:: SOURCE MATERIAL

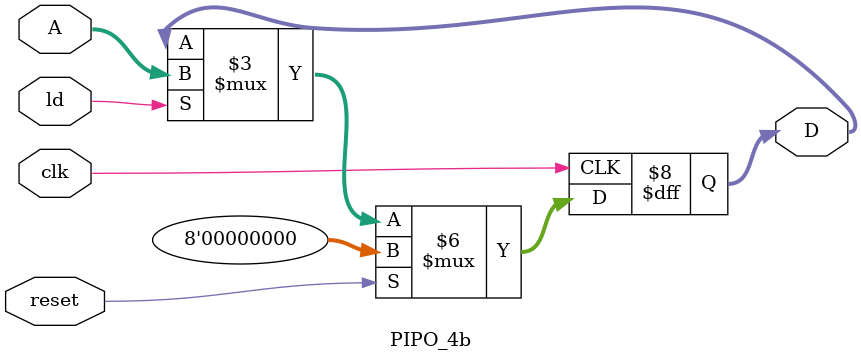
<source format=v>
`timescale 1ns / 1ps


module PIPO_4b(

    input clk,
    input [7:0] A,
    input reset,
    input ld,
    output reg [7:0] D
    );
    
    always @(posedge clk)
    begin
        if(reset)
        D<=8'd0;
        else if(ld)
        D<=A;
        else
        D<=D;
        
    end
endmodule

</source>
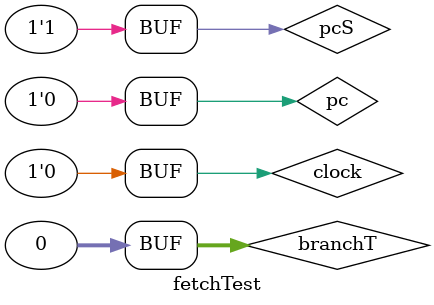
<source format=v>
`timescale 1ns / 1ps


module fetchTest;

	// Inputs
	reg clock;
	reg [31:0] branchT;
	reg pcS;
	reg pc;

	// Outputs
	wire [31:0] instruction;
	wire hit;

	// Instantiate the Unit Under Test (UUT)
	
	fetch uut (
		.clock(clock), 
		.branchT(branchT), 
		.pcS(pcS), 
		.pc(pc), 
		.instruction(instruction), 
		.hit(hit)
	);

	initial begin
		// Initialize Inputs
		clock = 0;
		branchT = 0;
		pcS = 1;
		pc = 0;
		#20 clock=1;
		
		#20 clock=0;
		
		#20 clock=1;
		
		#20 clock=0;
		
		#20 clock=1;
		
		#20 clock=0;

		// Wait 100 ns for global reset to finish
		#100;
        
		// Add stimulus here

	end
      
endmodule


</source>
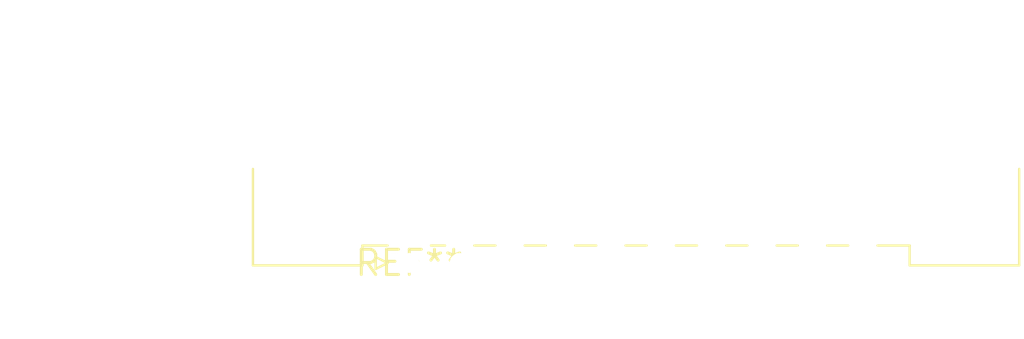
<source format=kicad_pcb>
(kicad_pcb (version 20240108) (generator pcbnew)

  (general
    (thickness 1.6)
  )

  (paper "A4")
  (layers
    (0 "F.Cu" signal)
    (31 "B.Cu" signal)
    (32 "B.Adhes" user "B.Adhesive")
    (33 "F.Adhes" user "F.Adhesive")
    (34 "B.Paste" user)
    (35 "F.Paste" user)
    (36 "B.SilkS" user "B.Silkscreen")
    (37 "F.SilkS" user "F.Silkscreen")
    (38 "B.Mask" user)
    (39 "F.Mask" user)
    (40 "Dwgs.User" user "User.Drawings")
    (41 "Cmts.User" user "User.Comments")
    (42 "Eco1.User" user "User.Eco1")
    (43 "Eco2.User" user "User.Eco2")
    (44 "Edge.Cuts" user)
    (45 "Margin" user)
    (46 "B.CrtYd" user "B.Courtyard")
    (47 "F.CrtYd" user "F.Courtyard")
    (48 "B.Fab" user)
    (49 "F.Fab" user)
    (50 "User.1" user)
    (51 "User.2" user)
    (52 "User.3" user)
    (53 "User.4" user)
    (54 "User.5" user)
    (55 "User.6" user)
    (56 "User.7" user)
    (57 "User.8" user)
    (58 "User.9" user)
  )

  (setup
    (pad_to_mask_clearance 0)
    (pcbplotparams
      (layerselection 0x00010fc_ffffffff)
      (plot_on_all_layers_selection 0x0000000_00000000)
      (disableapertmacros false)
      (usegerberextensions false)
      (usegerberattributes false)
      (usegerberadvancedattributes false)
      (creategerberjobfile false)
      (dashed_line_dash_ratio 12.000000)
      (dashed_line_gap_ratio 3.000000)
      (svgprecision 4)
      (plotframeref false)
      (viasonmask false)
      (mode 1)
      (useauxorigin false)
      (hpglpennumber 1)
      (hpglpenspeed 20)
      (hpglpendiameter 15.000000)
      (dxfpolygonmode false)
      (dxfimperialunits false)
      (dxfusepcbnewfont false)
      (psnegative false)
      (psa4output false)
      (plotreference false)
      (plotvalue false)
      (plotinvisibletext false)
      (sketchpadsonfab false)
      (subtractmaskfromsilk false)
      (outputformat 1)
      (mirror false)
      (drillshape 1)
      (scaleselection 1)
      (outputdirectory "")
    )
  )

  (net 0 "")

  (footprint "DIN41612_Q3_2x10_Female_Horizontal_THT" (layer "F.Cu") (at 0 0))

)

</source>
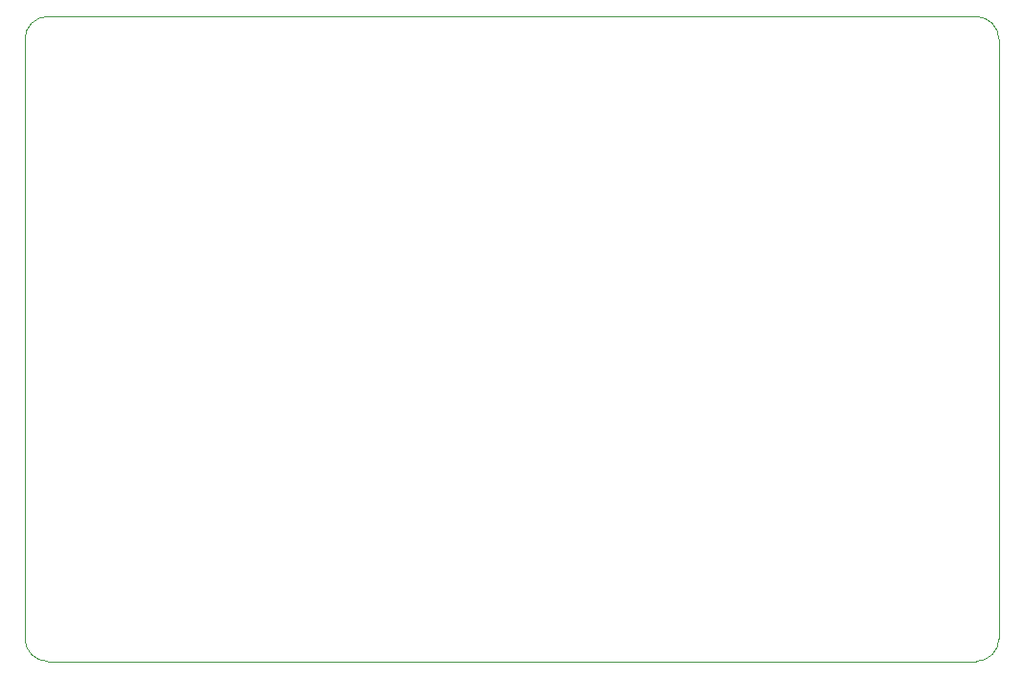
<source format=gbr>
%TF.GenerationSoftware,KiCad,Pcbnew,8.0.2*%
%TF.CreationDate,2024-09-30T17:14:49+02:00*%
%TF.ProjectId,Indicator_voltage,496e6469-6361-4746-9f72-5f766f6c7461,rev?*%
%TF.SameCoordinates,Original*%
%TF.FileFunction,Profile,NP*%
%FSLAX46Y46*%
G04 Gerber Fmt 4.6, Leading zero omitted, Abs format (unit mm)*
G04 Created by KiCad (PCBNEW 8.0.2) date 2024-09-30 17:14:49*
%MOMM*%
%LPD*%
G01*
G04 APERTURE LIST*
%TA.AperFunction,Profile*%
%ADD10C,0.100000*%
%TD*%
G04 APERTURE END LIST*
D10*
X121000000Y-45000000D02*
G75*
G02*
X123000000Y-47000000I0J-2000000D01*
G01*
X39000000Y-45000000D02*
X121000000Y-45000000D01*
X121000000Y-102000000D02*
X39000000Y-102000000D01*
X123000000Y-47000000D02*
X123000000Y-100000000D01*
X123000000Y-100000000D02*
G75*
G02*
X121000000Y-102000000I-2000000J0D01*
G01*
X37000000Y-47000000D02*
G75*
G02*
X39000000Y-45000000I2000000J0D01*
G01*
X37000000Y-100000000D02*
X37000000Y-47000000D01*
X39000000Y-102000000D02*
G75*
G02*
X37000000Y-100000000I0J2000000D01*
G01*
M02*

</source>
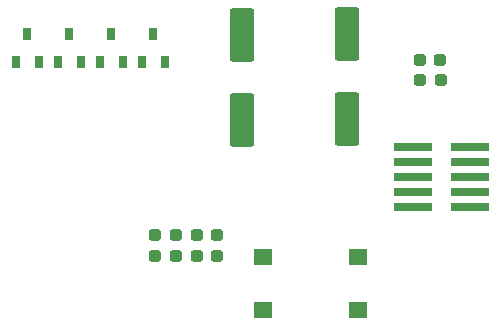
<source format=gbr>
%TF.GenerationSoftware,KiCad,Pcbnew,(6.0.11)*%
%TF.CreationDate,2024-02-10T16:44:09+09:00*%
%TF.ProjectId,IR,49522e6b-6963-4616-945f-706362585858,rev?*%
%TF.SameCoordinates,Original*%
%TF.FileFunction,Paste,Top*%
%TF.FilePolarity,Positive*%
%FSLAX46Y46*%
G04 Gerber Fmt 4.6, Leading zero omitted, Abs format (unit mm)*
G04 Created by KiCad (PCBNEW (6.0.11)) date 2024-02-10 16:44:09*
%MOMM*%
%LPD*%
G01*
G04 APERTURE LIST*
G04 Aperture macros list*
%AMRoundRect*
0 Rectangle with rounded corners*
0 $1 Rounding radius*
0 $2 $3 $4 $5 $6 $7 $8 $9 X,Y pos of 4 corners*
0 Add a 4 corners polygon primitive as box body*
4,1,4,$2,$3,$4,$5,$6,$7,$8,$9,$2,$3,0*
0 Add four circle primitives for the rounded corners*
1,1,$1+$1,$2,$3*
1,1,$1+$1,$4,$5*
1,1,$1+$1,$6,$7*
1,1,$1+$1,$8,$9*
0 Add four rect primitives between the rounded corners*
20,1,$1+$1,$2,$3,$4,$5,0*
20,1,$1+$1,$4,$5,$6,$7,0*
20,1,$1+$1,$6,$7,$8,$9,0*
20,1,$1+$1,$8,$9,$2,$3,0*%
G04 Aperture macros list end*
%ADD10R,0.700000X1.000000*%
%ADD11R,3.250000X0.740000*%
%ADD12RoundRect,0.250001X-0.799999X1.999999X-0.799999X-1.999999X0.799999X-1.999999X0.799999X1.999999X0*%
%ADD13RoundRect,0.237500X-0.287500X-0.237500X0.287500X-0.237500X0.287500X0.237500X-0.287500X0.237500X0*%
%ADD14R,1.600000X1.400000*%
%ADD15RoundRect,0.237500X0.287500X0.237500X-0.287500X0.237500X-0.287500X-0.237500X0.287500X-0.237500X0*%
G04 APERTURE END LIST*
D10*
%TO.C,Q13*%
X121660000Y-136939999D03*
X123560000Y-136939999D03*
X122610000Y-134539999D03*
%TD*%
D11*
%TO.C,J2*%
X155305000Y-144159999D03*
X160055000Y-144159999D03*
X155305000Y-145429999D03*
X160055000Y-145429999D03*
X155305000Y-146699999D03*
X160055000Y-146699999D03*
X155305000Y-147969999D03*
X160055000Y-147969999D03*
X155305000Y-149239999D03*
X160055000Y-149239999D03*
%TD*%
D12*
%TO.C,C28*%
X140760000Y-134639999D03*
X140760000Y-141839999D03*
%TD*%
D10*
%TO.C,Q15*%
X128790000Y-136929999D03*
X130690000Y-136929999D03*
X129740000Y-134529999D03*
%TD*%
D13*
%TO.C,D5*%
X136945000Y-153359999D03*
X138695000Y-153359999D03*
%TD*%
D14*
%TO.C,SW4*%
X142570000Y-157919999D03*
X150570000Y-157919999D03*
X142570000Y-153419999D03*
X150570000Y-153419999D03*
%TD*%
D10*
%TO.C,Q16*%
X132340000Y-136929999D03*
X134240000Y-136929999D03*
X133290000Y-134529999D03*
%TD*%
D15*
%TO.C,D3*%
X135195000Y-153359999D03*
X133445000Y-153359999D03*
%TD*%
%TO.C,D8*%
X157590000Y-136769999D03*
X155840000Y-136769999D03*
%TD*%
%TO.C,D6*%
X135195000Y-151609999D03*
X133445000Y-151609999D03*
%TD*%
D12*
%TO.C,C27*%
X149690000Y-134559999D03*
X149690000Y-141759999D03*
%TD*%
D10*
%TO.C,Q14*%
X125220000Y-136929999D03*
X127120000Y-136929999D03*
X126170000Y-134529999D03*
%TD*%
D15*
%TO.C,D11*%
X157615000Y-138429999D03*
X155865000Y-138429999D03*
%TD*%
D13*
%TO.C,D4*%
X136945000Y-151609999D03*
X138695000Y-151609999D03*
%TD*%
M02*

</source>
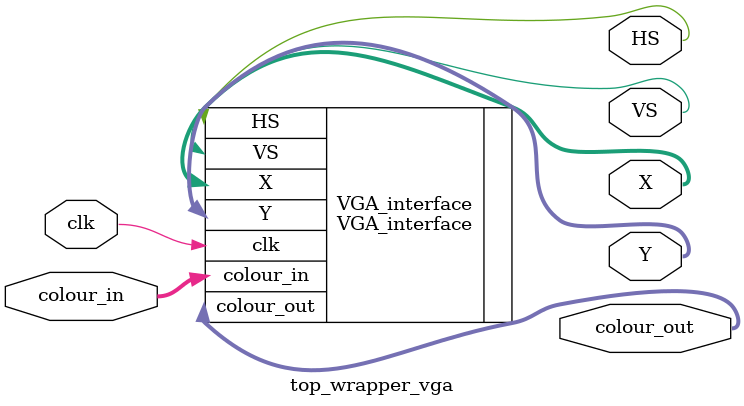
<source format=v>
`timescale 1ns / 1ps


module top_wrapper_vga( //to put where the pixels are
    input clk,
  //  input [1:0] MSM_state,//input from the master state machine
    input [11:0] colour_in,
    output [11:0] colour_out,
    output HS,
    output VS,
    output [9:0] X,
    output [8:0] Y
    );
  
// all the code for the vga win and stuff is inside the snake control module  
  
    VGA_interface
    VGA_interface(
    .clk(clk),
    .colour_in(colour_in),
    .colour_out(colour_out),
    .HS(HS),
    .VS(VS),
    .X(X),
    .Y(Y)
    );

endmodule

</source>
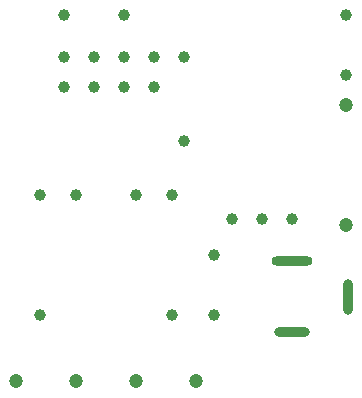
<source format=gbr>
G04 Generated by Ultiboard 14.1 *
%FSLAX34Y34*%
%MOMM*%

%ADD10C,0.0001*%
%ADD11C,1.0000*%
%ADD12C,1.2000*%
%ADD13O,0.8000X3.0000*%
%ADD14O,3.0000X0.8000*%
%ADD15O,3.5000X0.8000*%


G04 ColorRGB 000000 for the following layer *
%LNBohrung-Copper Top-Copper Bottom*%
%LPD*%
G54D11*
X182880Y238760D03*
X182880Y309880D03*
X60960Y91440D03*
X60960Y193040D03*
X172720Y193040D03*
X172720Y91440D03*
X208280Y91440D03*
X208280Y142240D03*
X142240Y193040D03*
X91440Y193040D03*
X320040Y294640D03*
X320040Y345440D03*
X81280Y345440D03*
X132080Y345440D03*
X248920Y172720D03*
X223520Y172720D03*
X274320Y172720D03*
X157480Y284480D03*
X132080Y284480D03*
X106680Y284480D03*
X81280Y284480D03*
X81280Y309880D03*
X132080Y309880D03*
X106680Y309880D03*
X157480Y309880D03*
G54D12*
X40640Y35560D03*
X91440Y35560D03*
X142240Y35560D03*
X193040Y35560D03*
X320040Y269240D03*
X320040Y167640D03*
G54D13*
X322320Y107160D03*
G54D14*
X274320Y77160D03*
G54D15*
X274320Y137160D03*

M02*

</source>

::::

* _WHAT YOU WILL DO_
Going through the material above, tally the lines holding "SilkS" and give the number alone.

* _RESULT OF THIS TASK_
2